- [PROBLEMS AND TASKS]:
**a)** Set down, word for word, the part of the forum post on reading a CSV file that opens with the words containing "self.reader = csv.reader(f, dialect=dialect, **kwds)" and closes with "a Unicode string.".
**b)** In the forum post on reading a CSV file, how many lines does the CSV file currently contain?
**c)** For each statement, decide whether the forum post on reading a CSV file supports it, and quote the words that settle it:
(i) The CSV file is opened in binary mode.
(ii) The default encoding in UnicodeReader is "utf-8".
(iii) The edit reports that the solution from Mr. S Ringne did not work.

[PASSAGE PROVIDED]

0

Okay, I have a CSV file with several lines (more than 40k currently). Due to the massive number of lines, I need to read one by one and do a sequence of operations. This is the first question. The second is: How to read the csv file and encode it to utf-8? Second is how to read the file in utf-8 following the example: csv documentation. Mesmo utilizando a classe class UTF8Recoder: o retorno no meu print é \xe9 s\xf3. Could someone help me solve this problem?

import preprocessing
import pymongo
import csv,codecs,cStringIO
from pymongo import MongoClient
from unicodedata import normalize
from preprocessing import PreProcessing

class UTF8Recoder:
    def __init__(self, f, encoding):
        self.reader = codecs.getreader(encoding)(f)
    def __iter__(self):
        return self
    def next(self):
        return self.reader.next().encode("utf-8")

class UnicodeReader:
    def __init__(self, f, dialect=csv.excel, encoding="utf-8-sig", **kwds):
        f = UTF8Recoder(f, encoding)
        self.reader = csv.reader(f, dialect=dialect, **kwds)
    def next(self):
        '''next() -> unicode
        This function reads and returns the next line as a Unicode string.
        '''
        row = self.reader.next()
        return [unicode(s, "utf-8") for s in row]
    def __iter__(self):
        return self

with open('data/MyCSV.csv','rb') as csvfile:
    reader = UnicodeReader(csvfile)
    #writer = UnicodeWriter(fout,quoting=csv.QUOTE_ALL)
    for row in reader:
        print row

def status_processing(corpus):

    myCorpus = preprocessing.PreProcessing()
    myCorpus.text = corpus

    print "Starting..."
    myCorpus.initial_processing()
    print "Done."
    print "----------------------------"

Edit 1: The solution of Mr. S Ringne works. But now, I can not do the operations inside my def. Here's the new code:

for csvfile in pd.read_csv('data/AracajuAgoraNoticias_facebook_statuses.csv',encoding='utf-8',sep=',', header='infer',engine='c', chunksize=2):

    def status_processing(csvfile):

        myCorpus = preprocessing.PreProcessing()
        myCorpus.text = csvfile

        print "Fazendo o processo inicial..."
        myCorpus.initial_processing()
        print "Feito."
        print "----------------------------"

And at the end of the script:

def main():
    status_processing(csvfile)

main()

[/PASSAGE PROVIDED]
[THE DATA]

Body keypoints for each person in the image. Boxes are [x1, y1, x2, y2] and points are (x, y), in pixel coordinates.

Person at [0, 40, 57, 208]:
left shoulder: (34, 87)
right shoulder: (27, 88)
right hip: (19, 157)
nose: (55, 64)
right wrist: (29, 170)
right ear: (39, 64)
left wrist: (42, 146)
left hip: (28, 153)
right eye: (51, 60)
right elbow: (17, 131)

[/THE DATA]

- [ANSWER SECTION]:
**a)**
self.reader = csv.reader(f, dialect=dialect, **kwds)
    def next(self):
        '''next() -> unicode
        This function reads and returns the next line as a Unicode string.

**b)** More than 40k.

**c)**
(i) Yes: "with open('data/MyCSV.csv','rb') as csvfile:"
(ii) No: "encoding="utf-8-sig""
(iii) No: "The solution of Mr. S Ringne works."